Antonin Artaud (1896-1948)

Héliogabale ou l'Anarchiste couronné

 

EXTRAIT  :

Il mit à la tête de ses gardes de nuit, dit Lampride, le cocher Gordius et nomma commissaire aux vivres un certain Claudius, qui était censeur aux mœurs ; toutes les autres charges furent distribuées suivant que l'énormité de leur membre rendait les gens recommandables.

(…)

Cela n'empêcha pas de profiter lui-même de ce désordre, de ce relâchement éhonté des mœurs, de faire de l'obscénité une habitude ; et de mettre au jour, obstinément, comme un obsédé et un maniaque, ce que d'habitude on garde caché. " Dans les festins, raconte encore Lampride, il se plaçait de préférence auprès des hommes prostitués et prenait plaisir à leurs attouchement, et jamais il ne recevait de personne, plus volontiers que de leurs mains, la coupe, après qu'ils avaient bu. "(…)
Tout ce qu'Héliogabale envoie aux galères, ce qu'il châtre, ce qu'il fait flageller, il le prend parmi les aristocrates, les nobles, les pédérastes de sa cour personnelle, les parasites du palais.

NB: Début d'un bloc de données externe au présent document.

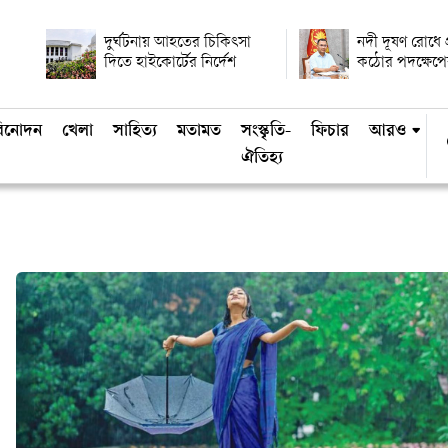
দুর্ঘটনায় আহতের চিকিৎসা
নদী দূষণ রোধে প্র
দিতে হাইকোর্টের নির্দেশ
কঠোর পদক্ষেপের
িনোদন
খেলা
সাহিত্য
মতামত
সংস্কৃতি-
ফিচার
আরও
ঐতিহ্য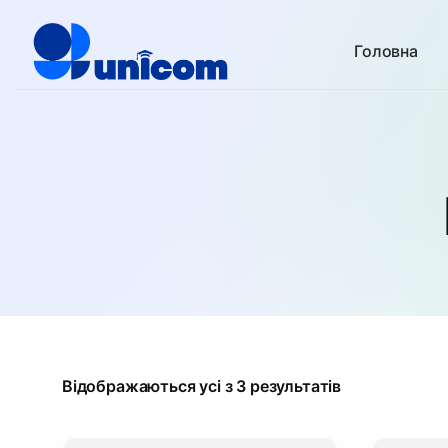
Головна
Відображаються усі з 3 результатів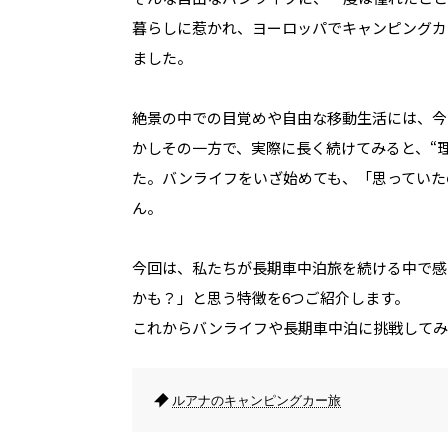
暮らしに惹かれ、ヨーロッパでキャンピングカ
ました。
絶景の中での目覚めや自由な移動生活には、今
かしその一方で、実際に長く続けてみると、“
た。バンライフをいざ始めても、「思っていたの
ん。
今回は、私たちが長期車中泊旅を続ける中で感
かも？」と思う特徴を6つご紹介します。
これからバンライフや長期車中泊に挑戦してみ
ルアナのキャンピングカー旅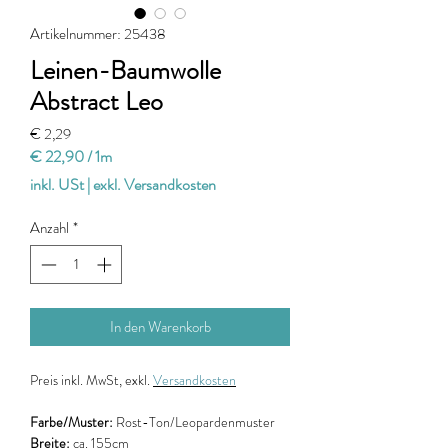
Artikelnummer: 25438
Leinen-Baumwolle
Abstract Leo
Preis
€ 2,29
€ 22,90
/
1m
€ 22,90
inkl. USt
|
exkl. Versandkosten
pro
1
Anzahl
*
Meter
In den Warenkorb
Preis
inkl. MwSt, exkl.
Versandkosten
Farbe/Muster:
Rost-Ton/Leopardenmuster
Breite:
ca. 155cm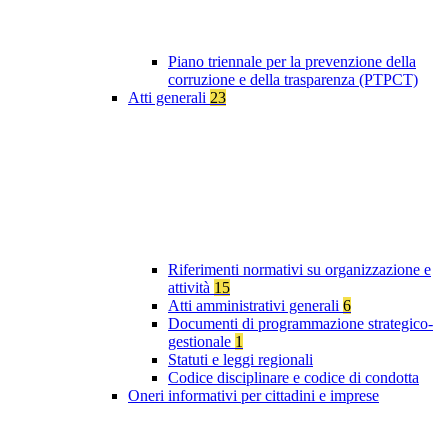
Piano triennale per la prevenzione della
corruzione e della trasparenza (PTPCT)
Atti generali
23
Riferimenti normativi su organizzazione e
attività
15
Atti amministrativi generali
6
Documenti di programmazione strategico-
gestionale
1
Statuti e leggi regionali
Codice disciplinare e codice di condotta
Oneri informativi per cittadini e imprese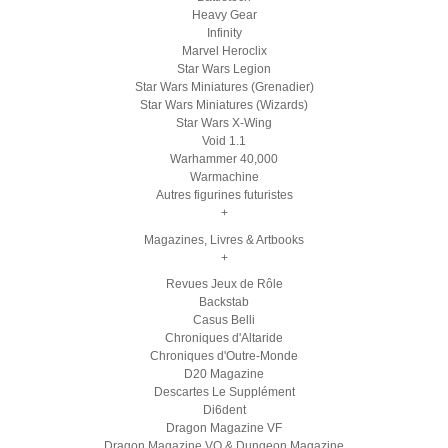
Heavy Gear
Infinity
Marvel Heroclix
Star Wars Legion
Star Wars Miniatures (Grenadier)
Star Wars Miniatures (Wizards)
Star Wars X-Wing
Void 1.1
Warhammer 40,000
Warmachine
Autres figurines futuristes
+
Magazines, Livres & Artbooks
+
Revues Jeux de Rôle
Backstab
Casus Belli
Chroniques d'Altaride
Chroniques d'Outre-Monde
D20 Magazine
Descartes Le Supplément
Di6dent
Dragon Magazine VF
Dragon Magazine VO & Dungeon Magazine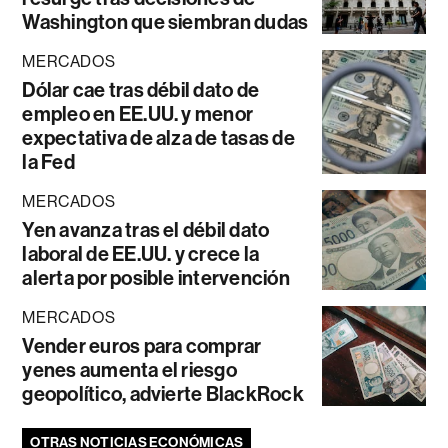
Washington que siembran dudas
MERCADOS
Dólar cae tras débil dato de
empleo en EE.UU. y menor
expectativa de alza de tasas de
la Fed
MERCADOS
Yen avanza tras el débil dato
laboral de EE.UU. y crece la
alerta por posible intervención
MERCADOS
Vender euros para comprar
yenes aumenta el riesgo
geopolítico, advierte BlackRock
OTRAS NOTICIAS ECONÓMICAS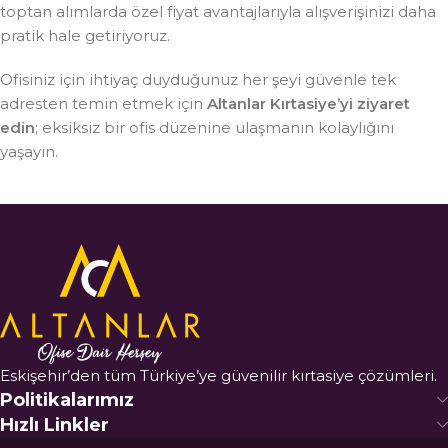
toptan alımlarda özel fiyat avantajlarıyla alışverişinizi daha
pratik hale getiriyoruz.
Ofisiniz için ihtiyaç duyduğunuz her şeyi güvenle tek
adresten temin etmek için
Altanlar Kırtasiye’yi ziyaret
edin
; eksiksiz bir ofis düzenine ulaşmanın kolaylığını
yaşayın.
Eskişehir’den tüm Türkiye’ye güvenilir kırtasiye çözümleri.
Politikalarımız
Hızlı Linkler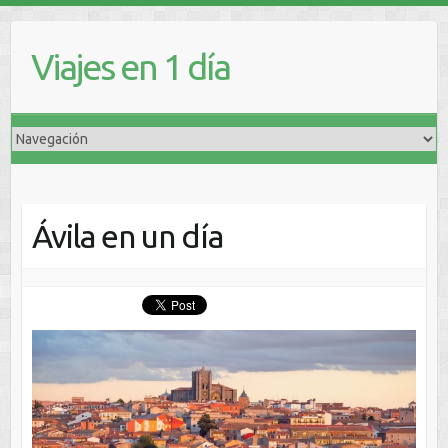
Viajes en 1 día
Ávila en un día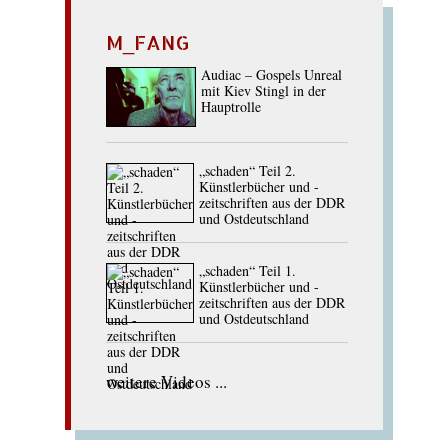
M_FANG
Audiac – Gospels Unreal
mit Kiev Stingl in der
Hauptrolle
„schaden“ Teil 2.
Künstlerbücher und -
zeitschriften aus der DDR
und Ostdeutschland
„schaden“ Teil 1.
Künstlerbücher und -
zeitschriften aus der DDR
und Ostdeutschland
weitere Videos ...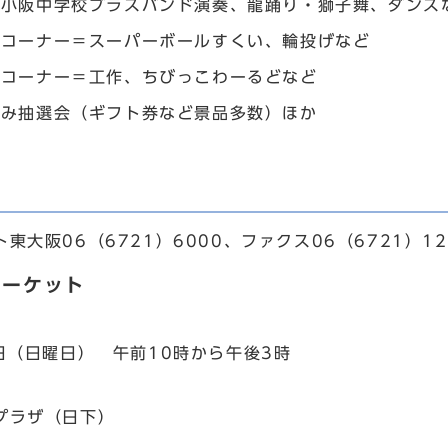
＝小阪中学校ブラスバンド演奏、龍踊り・獅子舞、ダンス
のコーナー＝スーパーボールすくい、輪投げなど
りコーナー＝工作、ちびっこわーるどなど
しみ抽選会（ギフト券など景品多数）ほか
大阪06（6721）6000、ファクス06（6721）12
マーケット
4日（日曜日） 午前10時から午後3時
プラザ（日下）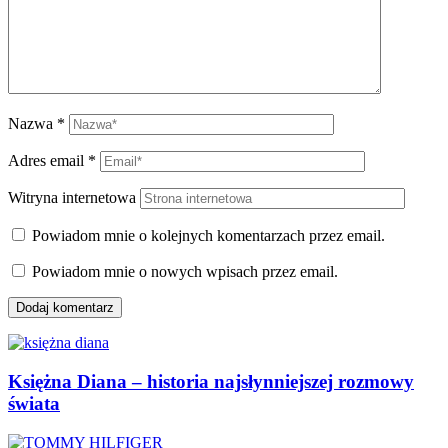
Nazwa
*
Adres email
*
Witryna internetowa
Powiadom mnie o kolejnych komentarzach przez email.
Powiadom mnie o nowych wpisach przez email.
Księżna Diana – historia najsłynniejszej rozmowy
świata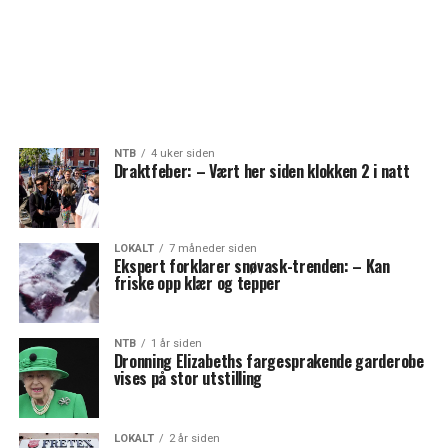
NTB
4 uker siden
Draktfeber: – Vært her siden klokken 2 i natt
LOKALT
7 måneder siden
Ekspert forklarer snøvask-trenden: – Kan
friske opp klær og tepper
NTB
1 år siden
Dronning Elizabeths fargesprakende garderobe
vises på stor utstilling
LOKALT
2 år siden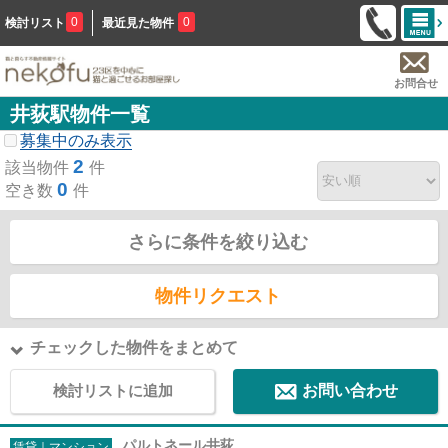
0
0
検討リスト
最近見た物件
お問合せ
井荻駅物件一覧
募集中のみ表示
2
該当物件
件
0
空き数
件
さらに条件を絞り込む
物件リクエスト
チェックした物件をまとめて
検討リストに追加
お問い合わせ
パルトネール井荻
賃貸｜マンション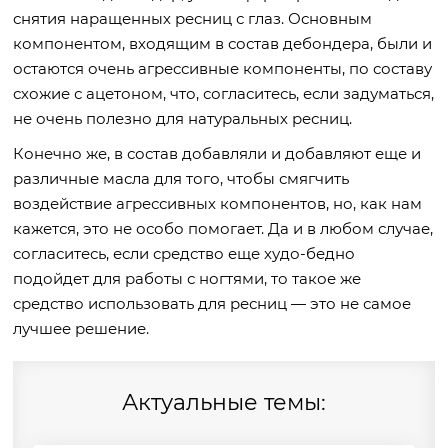
снятия наращенных ресниц с глаз. Основным
компонентом, входящим в состав дебондера, были и
остаются очень агрессивные компоненты, по составу
схожие с ацетоном, что, согласитесь, если задуматься,
не очень полезно для натуральных ресниц.
Конечно же, в состав добавляли и добавляют еще и
различные масла для того, чтобы смягчить
воздействие агрессивных компонентов, но, как нам
кажется, это не особо помогает. Да и в любом случае,
согласитесь, если средство еще худо-бедно
подойдет для работы с ногтями, то такое же
средство использовать для ресниц — это не самое
лучшее решение.
Актуальные темы: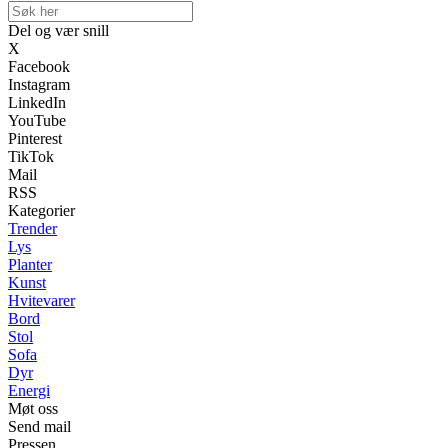
Del og vær snill
X
Facebook
Instagram
LinkedIn
YouTube
Pinterest
TikTok
Mail
RSS
Kategorier
Trender
Lys
Planter
Kunst
Hvitevarer
Bord
Stol
Sofa
Dyr
Energi
Møt oss
Send mail
Pressen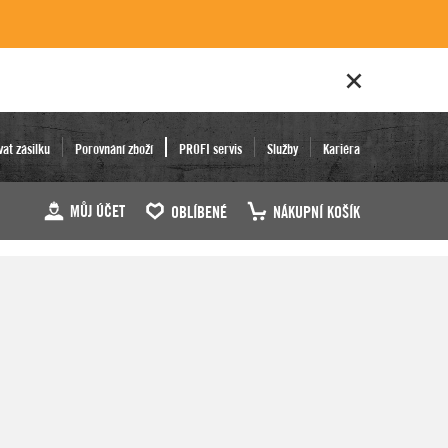
vat zásilku
Porovnání zboží
PROFI servis
Služby
Kariéra
MŮJ ÚČET
OBLÍBENÉ
NÁKUPNÍ KOŠÍK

Il poursuit systématiquement, je l'ai dit, la perversion et la destruction de toute valeur et de tout ordre, mais ce qui est admirable et qui prouve la décadence irrémédiable du monde latin, c'est de voir qu'il ait pu, pendant quatre années consécutives, poursuivre au vu et au su de tous ce travail de destruction systématique, sans que personne n'ait protesté ; et sa chute ne dépasse pas l'importance d'une simple révolution de palais.